WORK ORDER 1
Reproduce the stretch of the bios below from "Alex Gil is" through "the 20th Century.", word for word.
WORK ORDER 2
According to the bios below, which event series does Alex Gil organize?

Cheryl Ball states: I study and teach rhetorical activities and genres in digital media and publishing contexts, emphasizing how users learn to analyze and produce them towards professional purposes. I call this apprenticeship philosophy an editorial pedagogy. Since 2006, I have been editor of the online, peer-reviewed, open-access journal Kairos: Rhetoric, Technology, and Pedagogy, which exclusively publishes digital media scholarship and is read in 180 countries. This portfolio showcases my scholarship and teaching in rhetoric/composition, technical communication, and publishing studies, including articles in Computers and Composition, C&C Online, Fibreculture, Convergence, Programmatic Perspectives, Technical Communication Quarterly, and several visual rhetoric and multimodal textbooks. My other books include a scholarly multimedia collection The New Work of Composing (co-edited with Debra Journet and Ryan Trauman) and the print-based RAW: Reading and Writing New Media (co-edited with Jim Kalmbach). My newest book, Writer/Designer: A Guide to Making Multimodal Projects (with Kristin Arola and Jenny Sheppard), is available to order from Bedford/St. Martin’s Press. http://ceball.com

Alex Gil is Digital Scholarship Coordinator for the Humanities and History at Columbia. He serves as a consultant to faculty, students and the library on the impact of technology on humanities research, pedagogy and scholarly communications. Current projects include an open repository of syllabi for curricular research, an aggregator for digital humanities projects worldwide and other initiatives at the intersection of technology and the humanities. He is currently vice-chair of global-outlook::digital-humanities (GO::DH) and the organizer of the THATCamp Caribe series. His scholarly heart remains betrothed to Caribbean Literature in the 20th Century.

DATASET EXCERPT
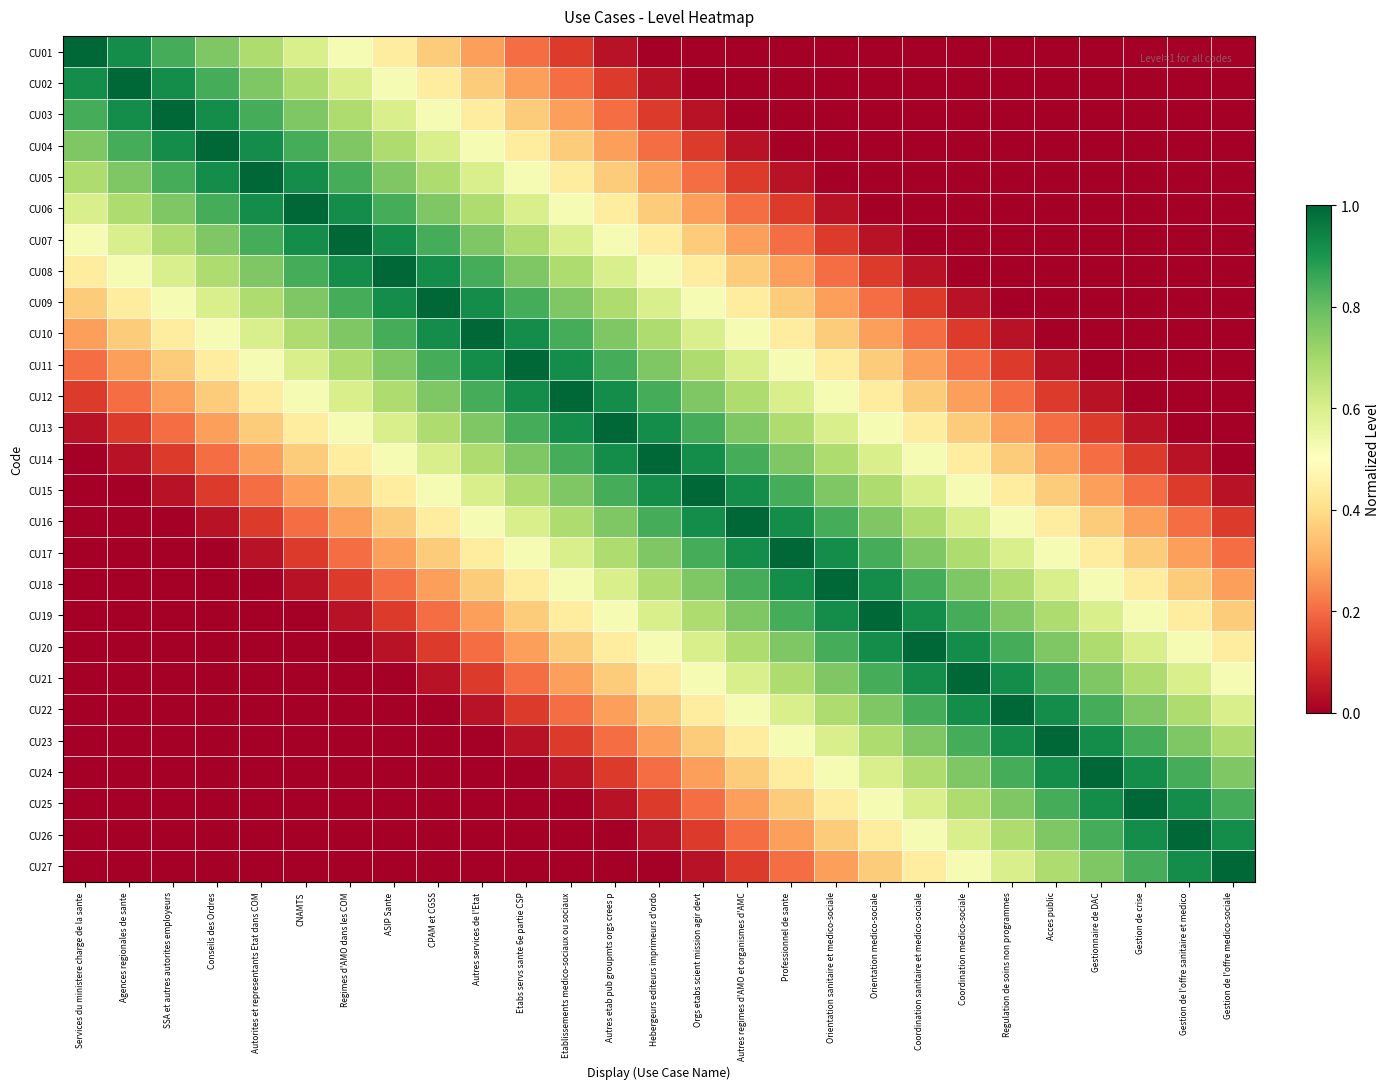

What is the difference between the highest and lowest values at Autres etab pub groupmts orgs crees p?

1.0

WRITTEN SOLUTION 1
Alex Gil is Digital Scholarship Coordinator for the Humanities and History at Columbia. He serves as a consultant to faculty, students and the library on the impact of technology on humanities research, pedagogy and scholarly communications. Current projects include an open repository of syllabi for curricular research, an aggregator for digital humanities projects worldwide and other initiatives at the intersection of technology and the humanities. He is currently vice-chair of global-outlook::digital-humanities (GO::DH) and the organizer of the THATCamp Caribe series. His scholarly heart remains betrothed to Caribbean Literature in the 20th Century.

WRITTEN SOLUTION 2
The THATCamp Caribe series.